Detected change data
# # # #

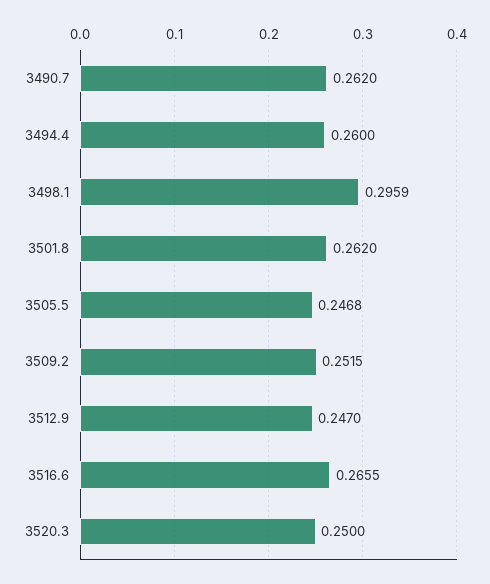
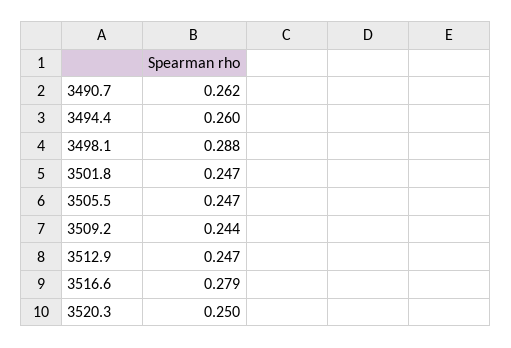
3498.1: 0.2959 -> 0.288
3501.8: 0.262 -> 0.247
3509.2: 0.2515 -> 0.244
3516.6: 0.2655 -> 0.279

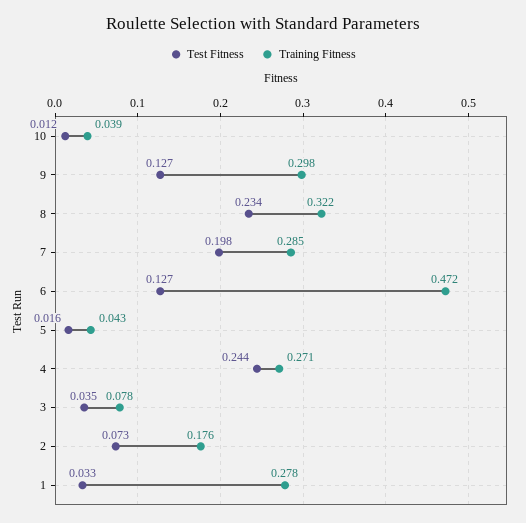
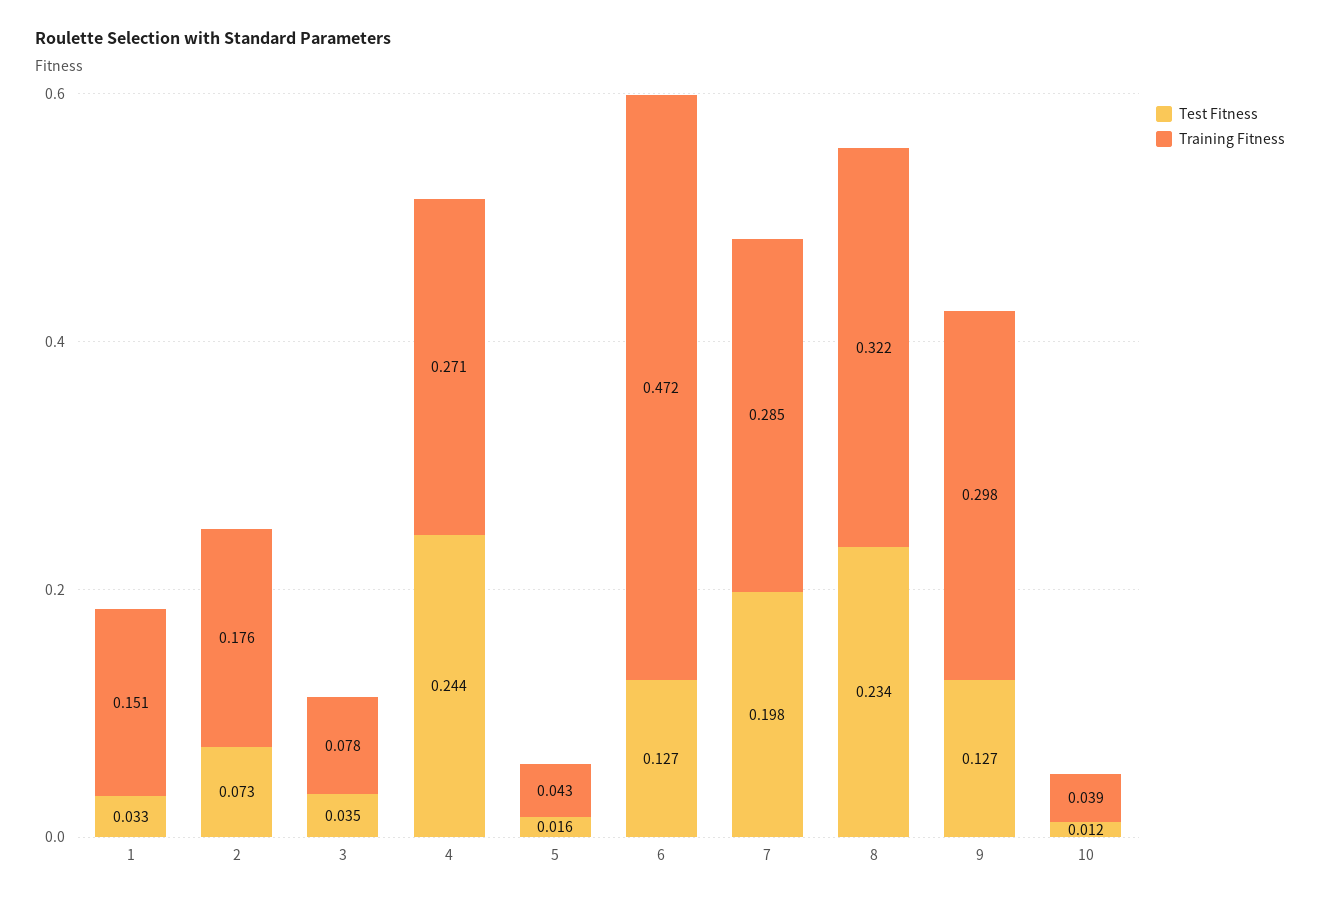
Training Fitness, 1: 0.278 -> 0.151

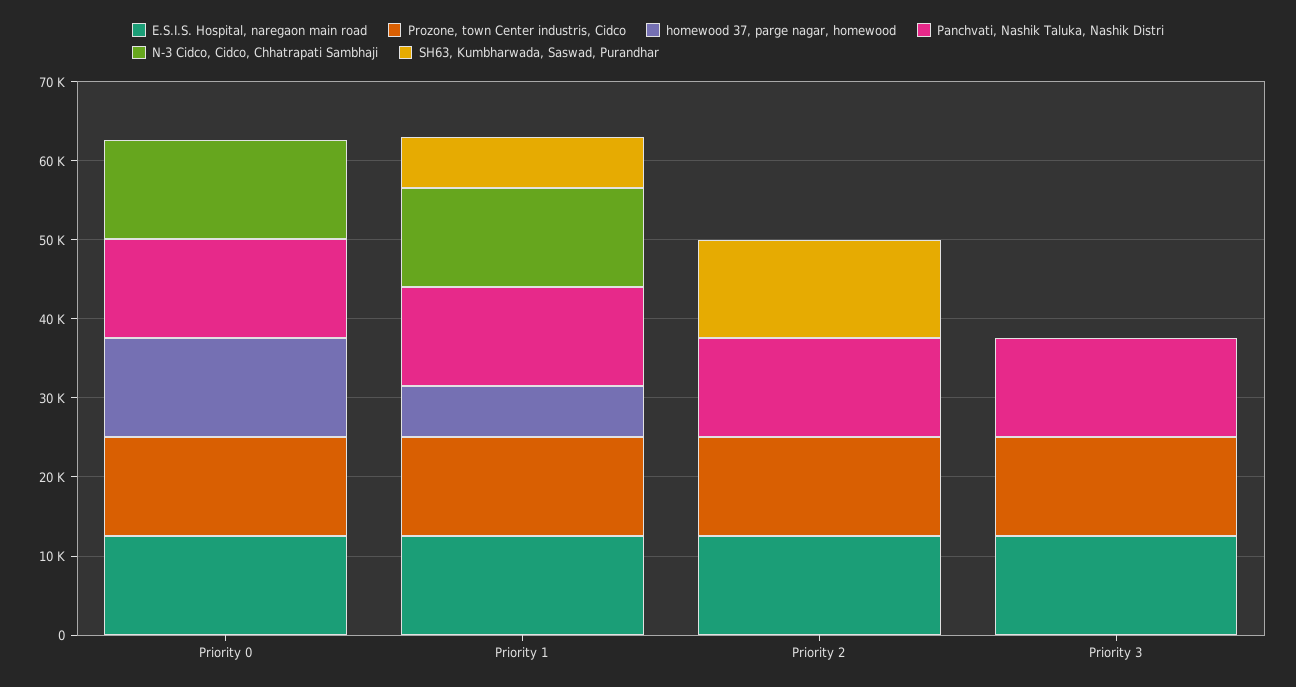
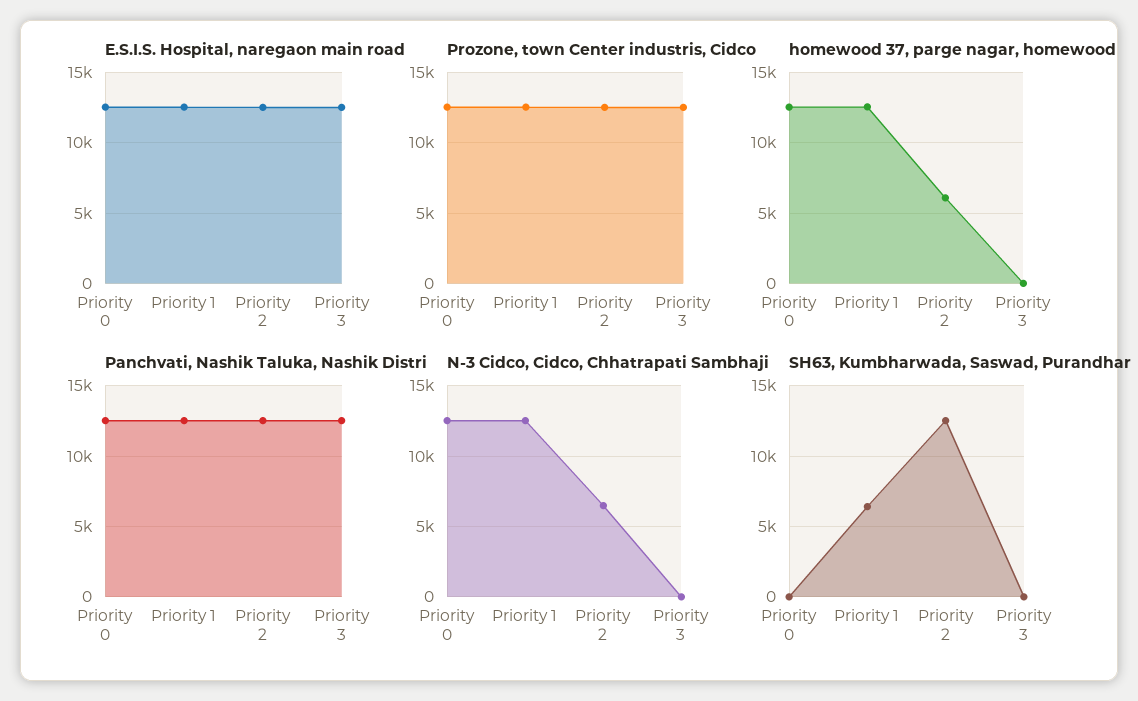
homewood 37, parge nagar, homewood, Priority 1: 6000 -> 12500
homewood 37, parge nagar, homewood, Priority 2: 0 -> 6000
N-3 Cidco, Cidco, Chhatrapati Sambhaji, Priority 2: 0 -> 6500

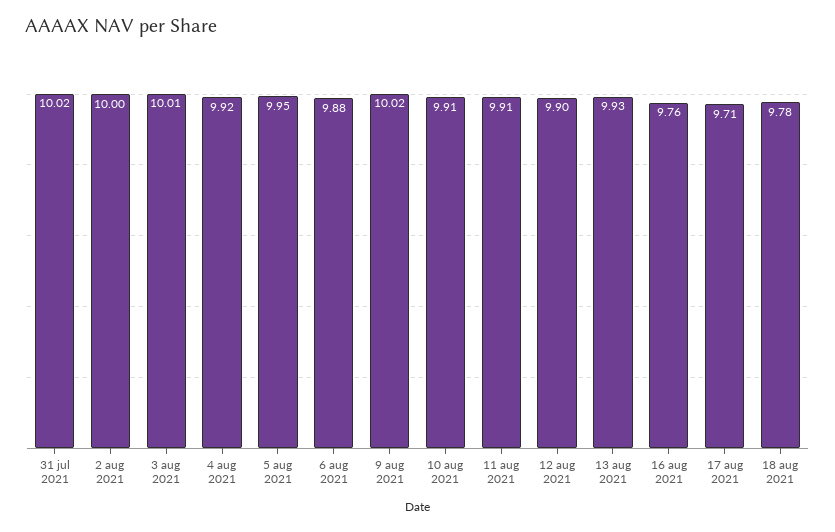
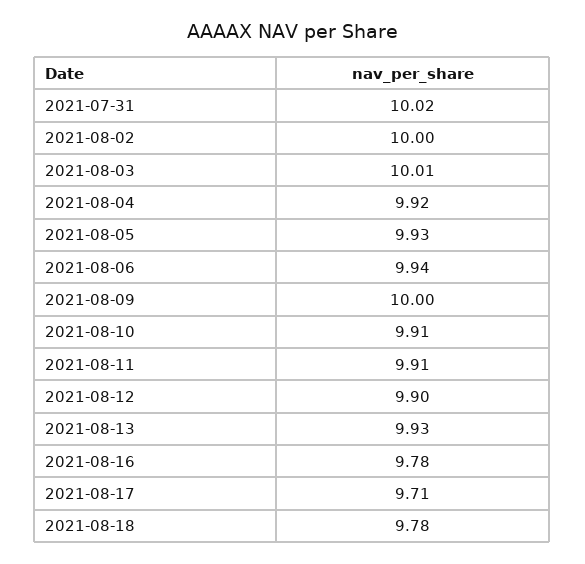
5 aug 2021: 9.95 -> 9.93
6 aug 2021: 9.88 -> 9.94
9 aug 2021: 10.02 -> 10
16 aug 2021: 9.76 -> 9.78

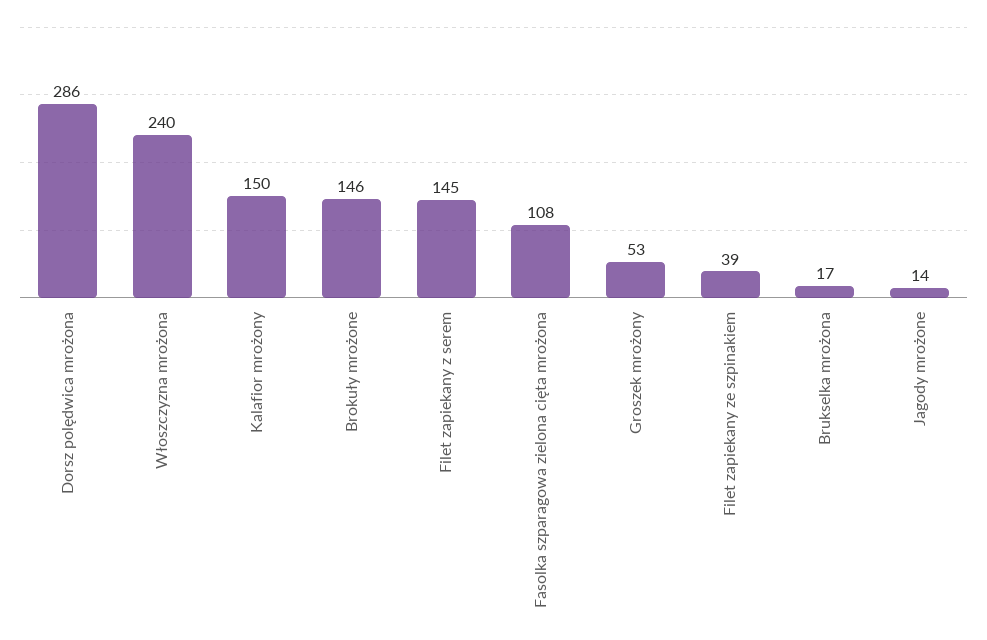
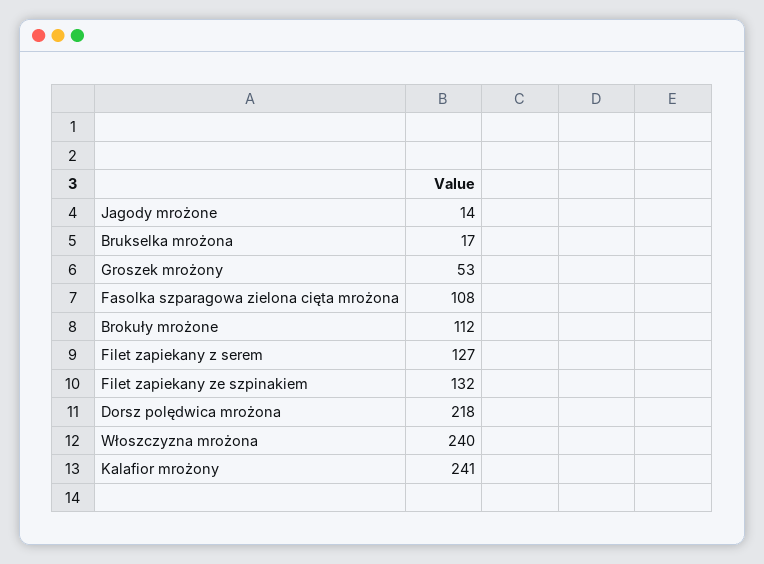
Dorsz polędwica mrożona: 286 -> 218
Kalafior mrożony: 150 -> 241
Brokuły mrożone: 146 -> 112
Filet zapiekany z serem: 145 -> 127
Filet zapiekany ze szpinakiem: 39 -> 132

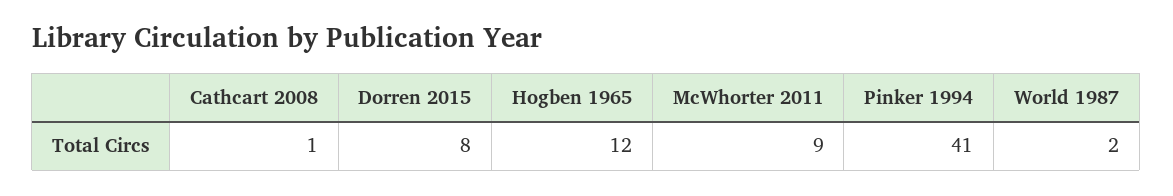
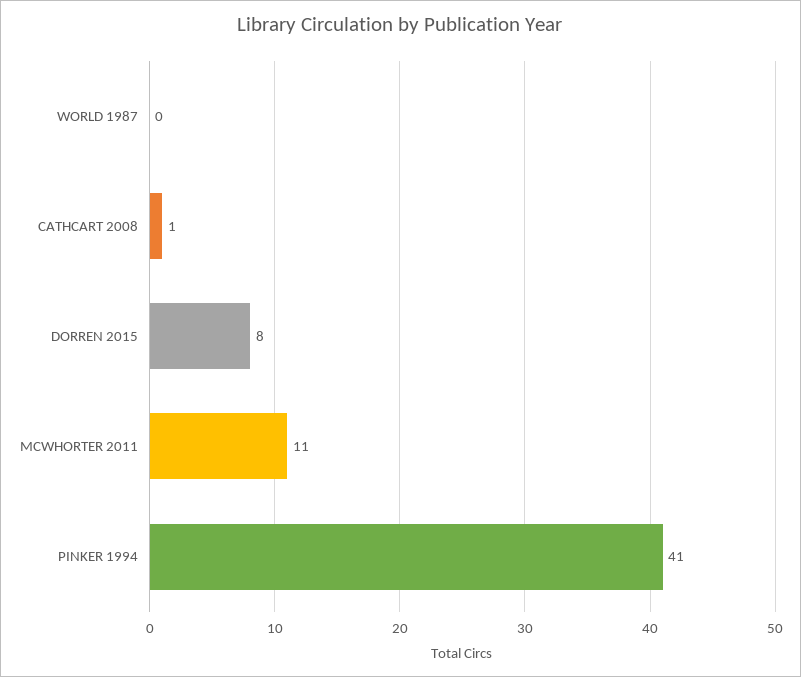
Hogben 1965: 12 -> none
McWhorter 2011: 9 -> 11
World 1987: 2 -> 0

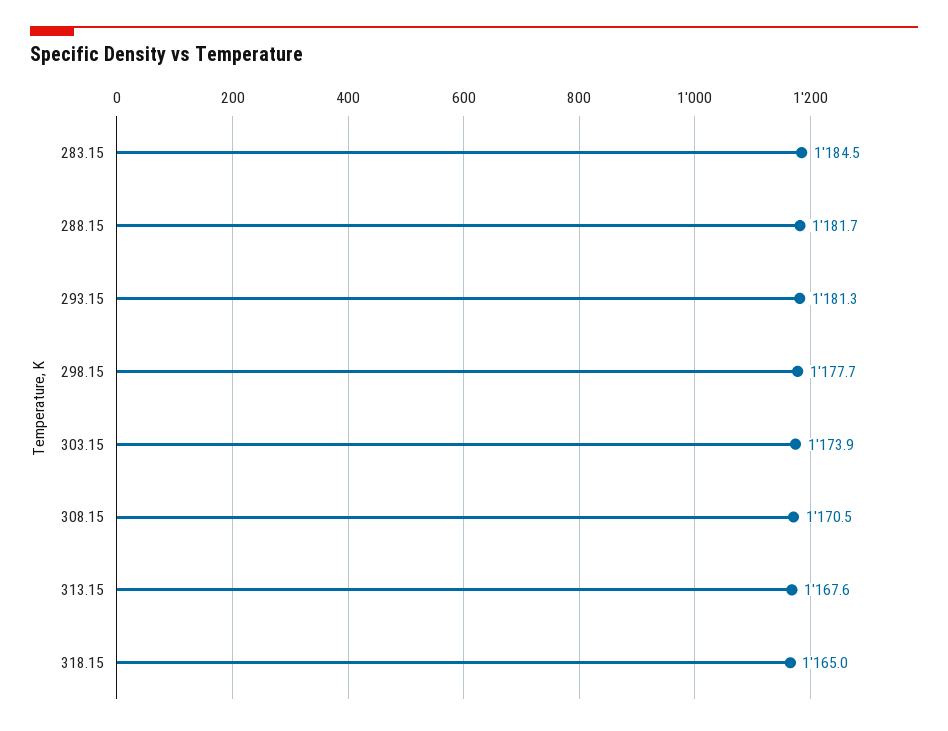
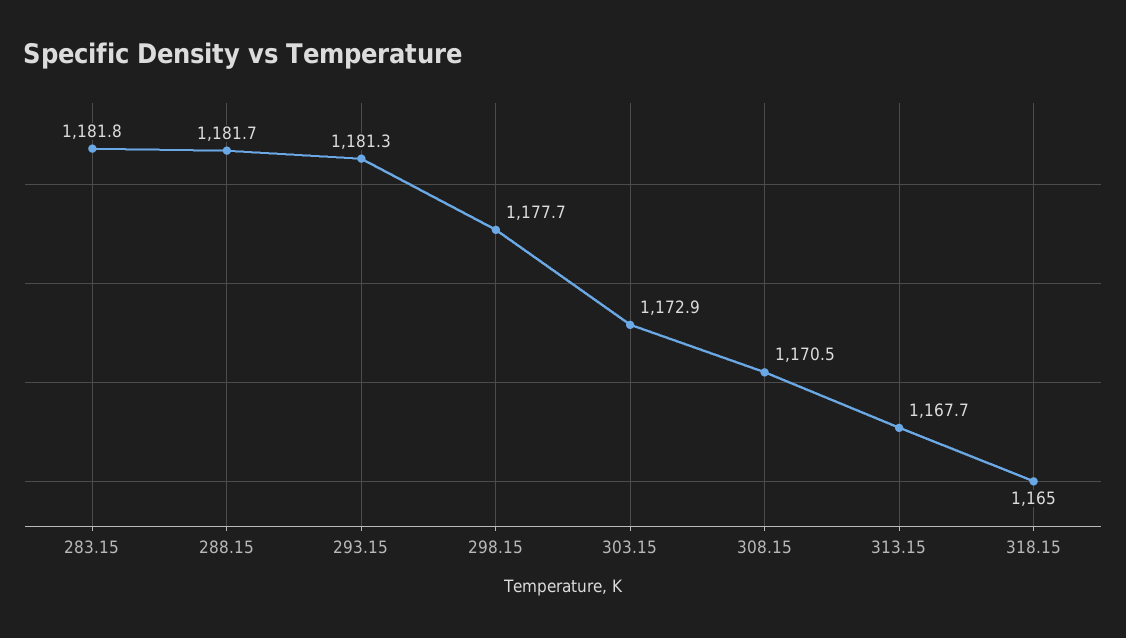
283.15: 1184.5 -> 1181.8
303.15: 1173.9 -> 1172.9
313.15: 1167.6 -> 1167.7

# # # #

__TO DO__
Nothing but the lines from the one containing "9 aug 2021: 10.02 -> 10" to the last line of the records should be returned, exactly as they appear and without pictures.

__RESPONSE BOX__
9 aug 2021: 10.02 -> 10
16 aug 2021: 9.76 -> 9.78

Dorsz polędwica mrożona: 286 -> 218
Kalafior mrożony: 150 -> 241
Brokuły mrożone: 146 -> 112
Filet zapiekany z serem: 145 -> 127
Filet zapiekany ze szpinakiem: 39 -> 132

Hogben 1965: 12 -> none
McWhorter 2011: 9 -> 11
World 1987: 2 -> 0

283.15: 1184.5 -> 1181.8
303.15: 1173.9 -> 1172.9
313.15: 1167.6 -> 1167.7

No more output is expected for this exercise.